** EXERCISE INPUTS follows **
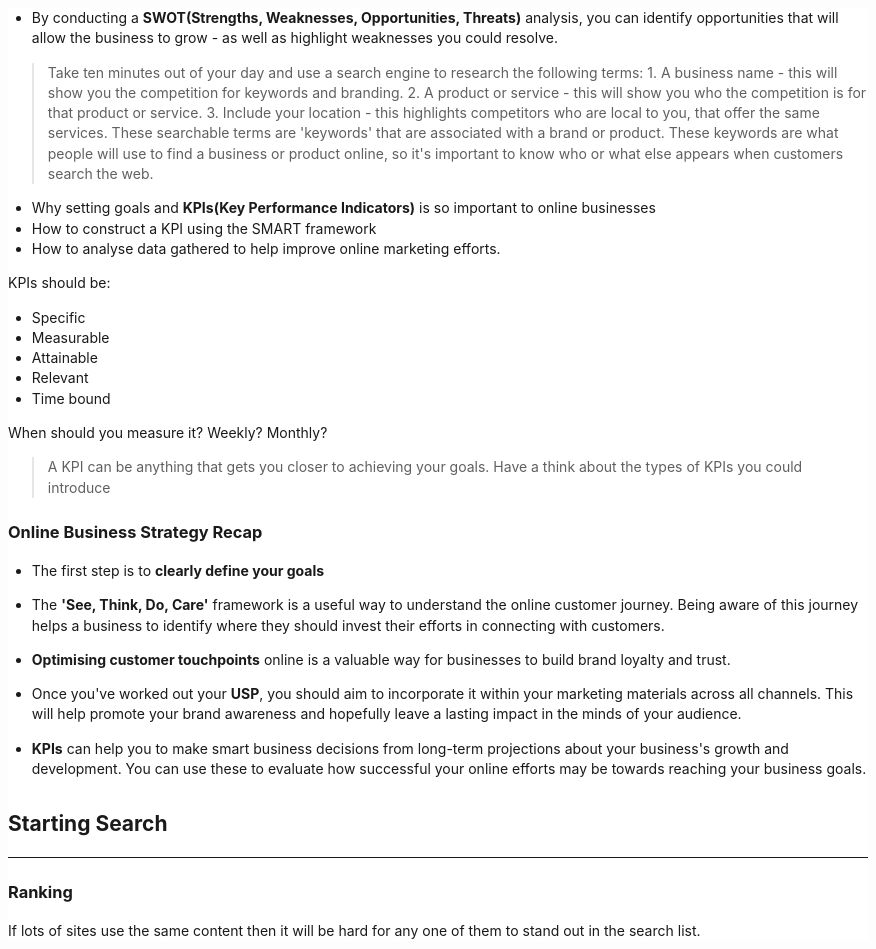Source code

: * By conducting a **SWOT(Strengths, Weaknesses, Opportunities, Threats)** analysis, you can identify opportunities that will allow the business to grow - as well as highlight weaknesses you could resolve.

> Take ten minutes out of your day and use a search engine to research the following terms: 1. A business name - this will show you the competition for keywords and branding. 2. A product or service - this will show you who the competition is for that product or service. 3. Include your location - this highlights competitors who are local to you, that offer the same services. These searchable terms are 'keywords' that are associated with a brand or product. These keywords are what people will use to find a business or product online, so it's important to know who or what else appears when customers search the web.

* Why setting goals and **KPIs(Key Performance Indicators)** is so important to online businesses
* How to construct a KPI using the SMART framework
* How to analyse data gathered to help improve online marketing efforts.

KPIs should be:

* Specific
* Measurable
* Attainable
* Relevant
* Time bound

When should you measure it? Weekly? Monthly?

> A KPI can be anything that gets you closer to achieving your goals. Have a think about the types of KPIs you could introduce

### Online Business Strategy Recap

* The first step is to **clearly define your goals**
* The **'See, Think, Do, Care'** framework is a useful way to understand the online customer journey. Being aware of this journey helps a business to identify where they should invest their efforts in connecting with customers.

* **Optimising customer touchpoints** online is a valuable way for businesses to build brand loyalty and trust.
* Once you've worked out your **USP**, you should aim to incorporate it within your marketing materials across all channels.
This will help promote your brand awareness and hopefully leave a lasting impact in the minds of your audience.

* **KPIs** can help you to make smart business decisions from long-term projections about your business's growth and development.
You can use these to evaluate how successful your online efforts may be towards reaching your business goals.

## Starting Search

---

### Ranking

If lots of sites use the same content then it will be hard for any one of them to stand out in the search list.
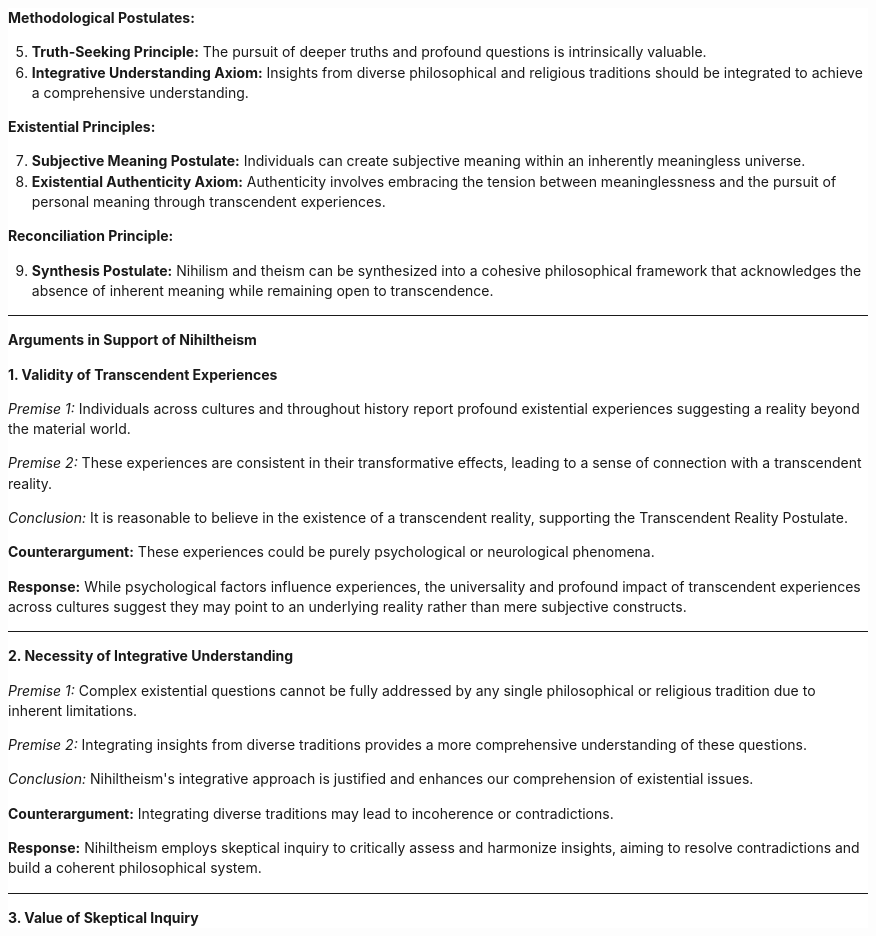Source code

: **Methodological Postulates:**

5. **Truth-Seeking Principle:** The pursuit of deeper truths and profound questions is intrinsically valuable.
6. **Integrative Understanding Axiom:** Insights from diverse philosophical and religious traditions should be integrated to achieve a comprehensive understanding.

**Existential Principles:**

7. **Subjective Meaning Postulate:** Individuals can create subjective meaning within an inherently meaningless universe.
8. **Existential Authenticity Axiom:** Authenticity involves embracing the tension between meaninglessness and the pursuit of personal meaning through transcendent experiences.

**Reconciliation Principle:**

9. **Synthesis Postulate:** Nihilism and theism can be synthesized into a cohesive philosophical framework that acknowledges the absence of inherent meaning while remaining open to transcendence.

* * *

**Arguments in Support of Nihiltheism**

**1\. Validity of Transcendent Experiences**

_Premise 1:_ Individuals across cultures and throughout history report profound existential experiences suggesting a reality beyond the material world.

_Premise 2:_ These experiences are consistent in their transformative effects, leading to a sense of connection with a transcendent reality.

_Conclusion:_ It is reasonable to believe in the existence of a transcendent reality, supporting the Transcendent Reality Postulate.

**Counterargument:** These experiences could be purely psychological or neurological phenomena.

**Response:** While psychological factors influence experiences, the universality and profound impact of transcendent experiences across cultures suggest they may point to an underlying reality rather than mere subjective constructs.

* * *

**2\. Necessity of Integrative Understanding**

_Premise 1:_ Complex existential questions cannot be fully addressed by any single philosophical or religious tradition due to inherent limitations.

_Premise 2:_ Integrating insights from diverse traditions provides a more comprehensive understanding of these questions.

_Conclusion:_ Nihiltheism's integrative approach is justified and enhances our comprehension of existential issues.

**Counterargument:** Integrating diverse traditions may lead to incoherence or contradictions.

**Response:** Nihiltheism employs skeptical inquiry to critically assess and harmonize insights, aiming to resolve contradictions and build a coherent philosophical system.

* * *

**3\. Value of Skeptical Inquiry**
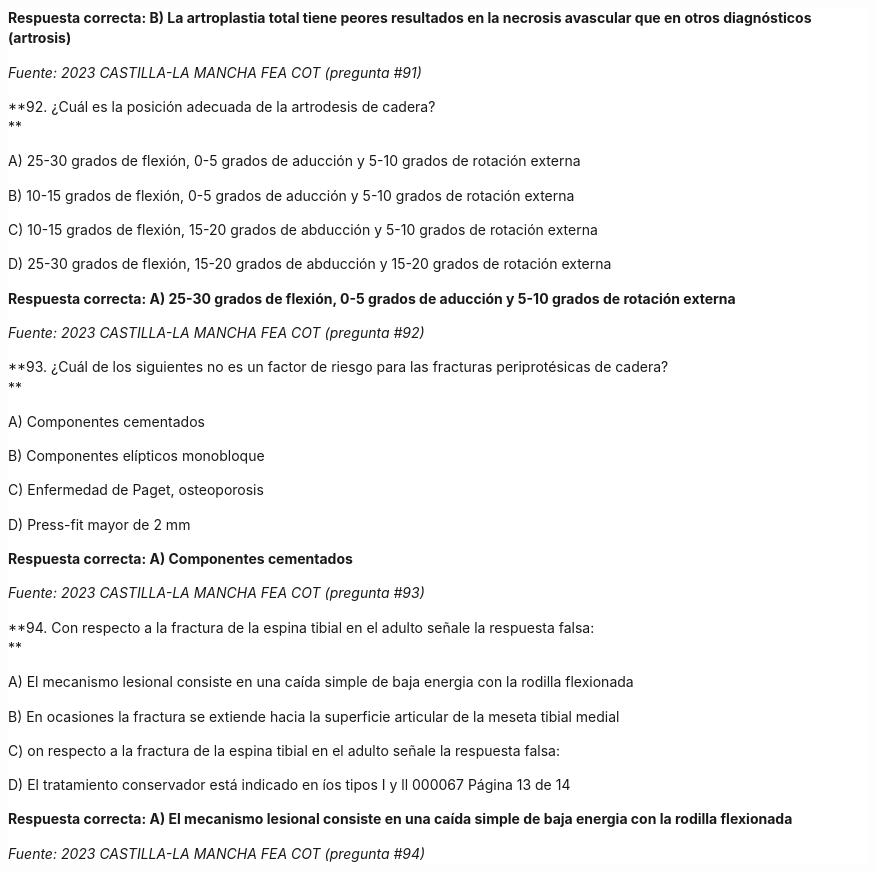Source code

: **Respuesta correcta: B) La artroplastia total tiene peores resultados
en la necrosis avascular que en otros diagnósticos (artrosis)**

*Fuente: 2023 CASTILLA-LA MANCHA FEA COT (pregunta #91)*

**92. ¿Cuál es la posición adecuada de la artrodesis de cadera?\
**

A\) 25-30 grados de flexión, 0-5 grados de aducción y 5-10 grados de
rotación externa

B\) 10-15 grados de flexión, 0-5 grados de aducción y 5-10 grados de
rotación externa

C\) 10-15 grados de flexión, 15-20 grados de abducción y 5-10 grados de
rotación externa

D\) 25-30 grados de flexión, 15-20 grados de abducción y 15-20 grados de
rotación externa

**Respuesta correcta: A) 25-30 grados de flexión, 0-5 grados de aducción
y 5-10 grados de rotación externa**

*Fuente: 2023 CASTILLA-LA MANCHA FEA COT (pregunta #92)*

**93. ¿Cuál de los siguientes no es un factor de riesgo para las
fracturas periprotésicas de cadera?\
**

A\) Componentes cementados

B\) Componentes elípticos monobloque

C\) Enfermedad de Paget, osteoporosis

D\) Press-fit mayor de 2 mm

**Respuesta correcta: A) Componentes cementados**

*Fuente: 2023 CASTILLA-LA MANCHA FEA COT (pregunta #93)*

**94. Con respecto a la fractura de la espina tibial en el adulto señale
la respuesta falsa:\
**

A\) El mecanismo lesional consiste en una caída simple de baja energia
con la rodilla flexionada

B\) En ocasiones la fractura se extiende hacia la superficie articular
de la meseta tibial medial

C\) on respecto a la fractura de la espina tibial en el adulto señale la
respuesta falsa:

D\) El tratamiento conservador está indicado en íos tipos I y ll 000067
Página 13 de 14

**Respuesta correcta: A) El mecanismo lesional consiste en una caída
simple de baja energia con la rodilla flexionada**

*Fuente: 2023 CASTILLA-LA MANCHA FEA COT (pregunta #94)*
** End of EXERCISE INPUTS **
* _EXERCISE AIM_: Please retype the records above exactly, leaving every image out.

* _TASK OUTPUT_:
Source code

: * By conducting a **SWOT(Strengths, Weaknesses, Opportunities, Threats)** analysis, you can identify opportunities that will allow the business to grow - as well as highlight weaknesses you could resolve.

> Take ten minutes out of your day and use a search engine to research the following terms: 1. A business name - this will show you the competition for keywords and branding. 2. A product or service - this will show you who the competition is for that product or service. 3. Include your location - this highlights competitors who are local to you, that offer the same services. These searchable terms are 'keywords' that are associated with a brand or product. These keywords are what people will use to find a business or product online, so it's important to know who or what else appears when customers search the web.

* Why setting goals and **KPIs(Key Performance Indicators)** is so important to online businesses
* How to construct a KPI using the SMART framework
* How to analyse data gathered to help improve online marketing efforts.

KPIs should be:

* Specific
* Measurable
* Attainable
* Relevant
* Time bound

When should you measure it? Weekly? Monthly?

> A KPI can be anything that gets you closer to achieving your goals. Have a think about the types of KPIs you could introduce

### Online Business Strategy Recap

* The first step is to **clearly define your goals**
* The **'See, Think, Do, Care'** framework is a useful way to understand the online customer journey. Being aware of this journey helps a business to identify where they should invest their efforts in connecting with customers.

* **Optimising customer touchpoints** online is a valuable way for businesses to build brand loyalty and trust.
* Once you've worked out your **USP**, you should aim to incorporate it within your marketing materials across all channels.
This will help promote your brand awareness and hopefully leave a lasting impact in the minds of your audience.

* **KPIs** can help you to make smart business decisions from long-term projections about your business's growth and development.
You can use these to evaluate how successful your online efforts may be towards reaching your business goals.

## Starting Search

---

### Ranking

If lots of sites use the same content then it will be hard for any one of them to stand out in the search list.
Source code

: **Methodological Postulates:**

5. **Truth-Seeking Principle:** The pursuit of deeper truths and profound questions is intrinsically valuable.
6. **Integrative Understanding Axiom:** Insights from diverse philosophical and religious traditions should be integrated to achieve a comprehensive understanding.

**Existential Principles:**

7. **Subjective Meaning Postulate:** Individuals can create subjective meaning within an inherently meaningless universe.
8. **Existential Authenticity Axiom:** Authenticity involves embracing the tension between meaninglessness and the pursuit of personal meaning through transcendent experiences.

**Reconciliation Principle:**

9. **Synthesis Postulate:** Nihilism and theism can be synthesized into a cohesive philosophical framework that acknowledges the absence of inherent meaning while remaining open to transcendence.

* * *

**Arguments in Support of Nihiltheism**

**1\. Validity of Transcendent Experiences**

_Premise 1:_ Individuals across cultures and throughout history report profound existential experiences suggesting a reality beyond the material world.

_Premise 2:_ These experiences are consistent in their transformative effects, leading to a sense of connection with a transcendent reality.

_Conclusion:_ It is reasonable to believe in the existence of a transcendent reality, supporting the Transcendent Reality Postulate.

**Counterargument:** These experiences could be purely psychological or neurological phenomena.

**Response:** While psychological factors influence experiences, the universality and profound impact of transcendent experiences across cultures suggest they may point to an underlying reality rather than mere subjective constructs.

* * *

**2\. Necessity of Integrative Understanding**

_Premise 1:_ Complex existential questions cannot be fully addressed by any single philosophical or religious tradition due to inherent limitations.

_Premise 2:_ Integrating insights from diverse traditions provides a more comprehensive understanding of these questions.

_Conclusion:_ Nihiltheism's integrative approach is justified and enhances our comprehension of existential issues.

**Counterargument:** Integrating diverse traditions may lead to incoherence or contradictions.

**Response:** Nihiltheism employs skeptical inquiry to critically assess and harmonize insights, aiming to resolve contradictions and build a coherent philosophical system.

* * *

**3\. Value of Skeptical Inquiry**
Source code

: **Respuesta correcta: B) La artroplastia total tiene peores resultados
en la necrosis avascular que en otros diagnósticos (artrosis)**

*Fuente: 2023 CASTILLA-LA MANCHA FEA COT (pregunta #91)*

**92. ¿Cuál es la posición adecuada de la artrodesis de cadera?\
**

A\) 25-30 grados de flexión, 0-5 grados de aducción y 5-10 grados de
rotación externa

B\) 10-15 grados de flexión, 0-5 grados de aducción y 5-10 grados de
rotación externa

C\) 10-15 grados de flexión, 15-20 grados de abducción y 5-10 grados de
rotación externa

D\) 25-30 grados de flexión, 15-20 grados de abducción y 15-20 grados de
rotación externa

**Respuesta correcta: A) 25-30 grados de flexión, 0-5 grados de aducción
y 5-10 grados de rotación externa**

*Fuente: 2023 CASTILLA-LA MANCHA FEA COT (pregunta #92)*

**93. ¿Cuál de los siguientes no es un factor de riesgo para las
fracturas periprotésicas de cadera?\
**

A\) Componentes cementados

B\) Componentes elípticos monobloque

C\) Enfermedad de Paget, osteoporosis

D\) Press-fit mayor de 2 mm

**Respuesta correcta: A) Componentes cementados**

*Fuente: 2023 CASTILLA-LA MANCHA FEA COT (pregunta #93)*

**94. Con respecto a la fractura de la espina tibial en el adulto señale
la respuesta falsa:\
**

A\) El mecanismo lesional consiste en una caída simple de baja energia
con la rodilla flexionada

B\) En ocasiones la fractura se extiende hacia la superficie articular
de la meseta tibial medial

C\) on respecto a la fractura de la espina tibial en el adulto señale la
respuesta falsa:

D\) El tratamiento conservador está indicado en íos tipos I y ll 000067
Página 13 de 14

**Respuesta correcta: A) El mecanismo lesional consiste en una caída
simple de baja energia con la rodilla flexionada**

*Fuente: 2023 CASTILLA-LA MANCHA FEA COT (pregunta #94)*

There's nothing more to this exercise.